TASK GOAL =
Up to and including the line that contains "Document page, 2110x1187 pixels.", repeat each line of the data exactly, starting from the first.

DATA RECORDS =
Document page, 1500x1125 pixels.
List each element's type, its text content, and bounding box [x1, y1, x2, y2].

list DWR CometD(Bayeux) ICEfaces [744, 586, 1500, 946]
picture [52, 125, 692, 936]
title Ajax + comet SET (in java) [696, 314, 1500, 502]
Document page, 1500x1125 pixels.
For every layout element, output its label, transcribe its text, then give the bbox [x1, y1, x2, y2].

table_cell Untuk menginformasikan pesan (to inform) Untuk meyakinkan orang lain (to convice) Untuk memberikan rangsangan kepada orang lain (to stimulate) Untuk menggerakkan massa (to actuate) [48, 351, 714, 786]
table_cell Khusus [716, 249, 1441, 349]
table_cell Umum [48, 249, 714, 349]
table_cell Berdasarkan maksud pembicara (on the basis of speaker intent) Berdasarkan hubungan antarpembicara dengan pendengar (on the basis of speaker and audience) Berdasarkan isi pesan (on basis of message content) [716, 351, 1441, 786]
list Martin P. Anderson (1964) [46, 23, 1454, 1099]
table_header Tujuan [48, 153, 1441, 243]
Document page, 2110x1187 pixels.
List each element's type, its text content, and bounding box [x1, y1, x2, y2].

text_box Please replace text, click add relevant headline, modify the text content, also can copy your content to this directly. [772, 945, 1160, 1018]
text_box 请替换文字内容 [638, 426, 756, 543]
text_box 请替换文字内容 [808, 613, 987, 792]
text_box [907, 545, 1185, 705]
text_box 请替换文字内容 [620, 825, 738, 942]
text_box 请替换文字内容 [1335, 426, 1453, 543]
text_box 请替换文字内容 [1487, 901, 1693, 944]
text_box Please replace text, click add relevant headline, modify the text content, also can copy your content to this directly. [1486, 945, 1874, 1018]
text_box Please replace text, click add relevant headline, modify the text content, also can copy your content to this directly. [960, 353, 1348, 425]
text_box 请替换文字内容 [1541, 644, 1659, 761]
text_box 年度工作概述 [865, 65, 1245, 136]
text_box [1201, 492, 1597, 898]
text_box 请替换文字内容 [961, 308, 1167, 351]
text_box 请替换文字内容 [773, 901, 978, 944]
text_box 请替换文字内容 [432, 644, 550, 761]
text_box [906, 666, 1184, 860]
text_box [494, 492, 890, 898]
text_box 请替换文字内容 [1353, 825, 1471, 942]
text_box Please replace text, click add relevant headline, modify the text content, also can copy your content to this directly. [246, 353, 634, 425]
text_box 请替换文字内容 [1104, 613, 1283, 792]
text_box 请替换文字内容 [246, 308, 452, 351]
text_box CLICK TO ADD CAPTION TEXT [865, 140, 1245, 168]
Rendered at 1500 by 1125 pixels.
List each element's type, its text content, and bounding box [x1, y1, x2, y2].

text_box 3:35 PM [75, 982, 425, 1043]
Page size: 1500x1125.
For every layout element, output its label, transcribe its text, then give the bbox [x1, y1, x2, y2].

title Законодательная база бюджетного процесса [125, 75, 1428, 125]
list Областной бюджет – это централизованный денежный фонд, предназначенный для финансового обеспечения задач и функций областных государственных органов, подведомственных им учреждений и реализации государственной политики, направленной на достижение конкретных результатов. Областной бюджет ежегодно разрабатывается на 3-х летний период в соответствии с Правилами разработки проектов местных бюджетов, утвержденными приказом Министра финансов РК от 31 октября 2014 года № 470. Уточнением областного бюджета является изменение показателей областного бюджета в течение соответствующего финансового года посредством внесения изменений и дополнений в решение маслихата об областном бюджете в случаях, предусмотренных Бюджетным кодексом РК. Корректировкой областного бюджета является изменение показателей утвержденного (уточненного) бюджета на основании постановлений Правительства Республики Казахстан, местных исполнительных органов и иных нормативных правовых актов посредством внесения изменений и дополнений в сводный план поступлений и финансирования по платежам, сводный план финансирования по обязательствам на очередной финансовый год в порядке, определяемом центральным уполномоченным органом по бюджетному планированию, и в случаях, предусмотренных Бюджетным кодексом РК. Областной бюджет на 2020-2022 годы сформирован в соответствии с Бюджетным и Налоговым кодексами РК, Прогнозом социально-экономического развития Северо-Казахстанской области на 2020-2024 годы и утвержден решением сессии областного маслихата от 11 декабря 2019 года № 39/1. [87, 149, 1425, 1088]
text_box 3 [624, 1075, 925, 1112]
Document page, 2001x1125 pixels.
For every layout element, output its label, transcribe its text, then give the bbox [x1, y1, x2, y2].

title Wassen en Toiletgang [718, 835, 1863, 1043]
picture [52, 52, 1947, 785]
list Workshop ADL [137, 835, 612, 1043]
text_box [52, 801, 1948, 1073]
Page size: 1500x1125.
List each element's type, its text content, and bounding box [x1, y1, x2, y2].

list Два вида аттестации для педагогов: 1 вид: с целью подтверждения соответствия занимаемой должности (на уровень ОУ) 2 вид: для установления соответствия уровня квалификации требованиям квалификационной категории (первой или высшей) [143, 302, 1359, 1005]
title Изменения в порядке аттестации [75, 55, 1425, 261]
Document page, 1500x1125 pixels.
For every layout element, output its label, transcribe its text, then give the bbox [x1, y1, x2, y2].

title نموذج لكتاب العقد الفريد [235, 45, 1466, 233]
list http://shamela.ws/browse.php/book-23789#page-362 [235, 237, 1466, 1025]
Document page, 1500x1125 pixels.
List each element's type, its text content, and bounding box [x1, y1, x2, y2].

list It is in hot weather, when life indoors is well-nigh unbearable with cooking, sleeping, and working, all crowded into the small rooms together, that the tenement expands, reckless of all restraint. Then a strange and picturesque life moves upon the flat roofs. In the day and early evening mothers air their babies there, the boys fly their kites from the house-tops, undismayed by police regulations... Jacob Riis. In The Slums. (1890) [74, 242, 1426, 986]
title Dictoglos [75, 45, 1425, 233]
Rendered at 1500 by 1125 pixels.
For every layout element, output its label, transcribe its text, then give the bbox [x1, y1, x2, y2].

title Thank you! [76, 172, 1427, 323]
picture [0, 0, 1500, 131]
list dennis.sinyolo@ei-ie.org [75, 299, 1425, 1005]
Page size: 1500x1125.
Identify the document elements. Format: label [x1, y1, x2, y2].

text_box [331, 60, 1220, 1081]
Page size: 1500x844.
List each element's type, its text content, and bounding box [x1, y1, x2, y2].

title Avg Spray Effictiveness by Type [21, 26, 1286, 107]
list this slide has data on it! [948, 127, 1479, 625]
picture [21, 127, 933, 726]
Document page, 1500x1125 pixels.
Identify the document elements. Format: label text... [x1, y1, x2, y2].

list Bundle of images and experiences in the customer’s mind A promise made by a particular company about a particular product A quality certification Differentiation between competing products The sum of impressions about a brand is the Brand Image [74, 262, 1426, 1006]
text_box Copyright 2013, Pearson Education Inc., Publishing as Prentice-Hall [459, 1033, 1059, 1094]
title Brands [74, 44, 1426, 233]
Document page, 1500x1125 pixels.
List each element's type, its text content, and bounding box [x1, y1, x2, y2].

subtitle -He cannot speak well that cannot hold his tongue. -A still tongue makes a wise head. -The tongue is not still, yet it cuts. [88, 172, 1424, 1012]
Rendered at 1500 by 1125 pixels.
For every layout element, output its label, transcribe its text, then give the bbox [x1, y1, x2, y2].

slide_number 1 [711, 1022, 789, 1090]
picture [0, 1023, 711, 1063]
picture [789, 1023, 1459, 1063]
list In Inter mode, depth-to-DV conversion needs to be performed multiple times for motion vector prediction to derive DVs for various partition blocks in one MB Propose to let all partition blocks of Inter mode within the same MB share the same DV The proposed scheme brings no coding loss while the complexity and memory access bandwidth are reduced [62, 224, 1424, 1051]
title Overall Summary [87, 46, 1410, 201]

RESPONSE AREA =
Document page, 1500x1125 pixels.
List each element's type, its text content, and bounding box [x1, y1, x2, y2].

list DWR CometD(Bayeux) ICEfaces [744, 586, 1500, 946]
picture [52, 125, 692, 936]
title Ajax + comet SET (in java) [696, 314, 1500, 502]
Document page, 1500x1125 pixels.
For every layout element, output its label, transcribe its text, then give the bbox [x1, y1, x2, y2].

table_cell Untuk menginformasikan pesan (to inform) Untuk meyakinkan orang lain (to convice) Untuk memberikan rangsangan kepada orang lain (to stimulate) Untuk menggerakkan massa (to actuate) [48, 351, 714, 786]
table_cell Khusus [716, 249, 1441, 349]
table_cell Umum [48, 249, 714, 349]
table_cell Berdasarkan maksud pembicara (on the basis of speaker intent) Berdasarkan hubungan antarpembicara dengan pendengar (on the basis of speaker and audience) Berdasarkan isi pesan (on basis of message content) [716, 351, 1441, 786]
list Martin P. Anderson (1964) [46, 23, 1454, 1099]
table_header Tujuan [48, 153, 1441, 243]
Document page, 2110x1187 pixels.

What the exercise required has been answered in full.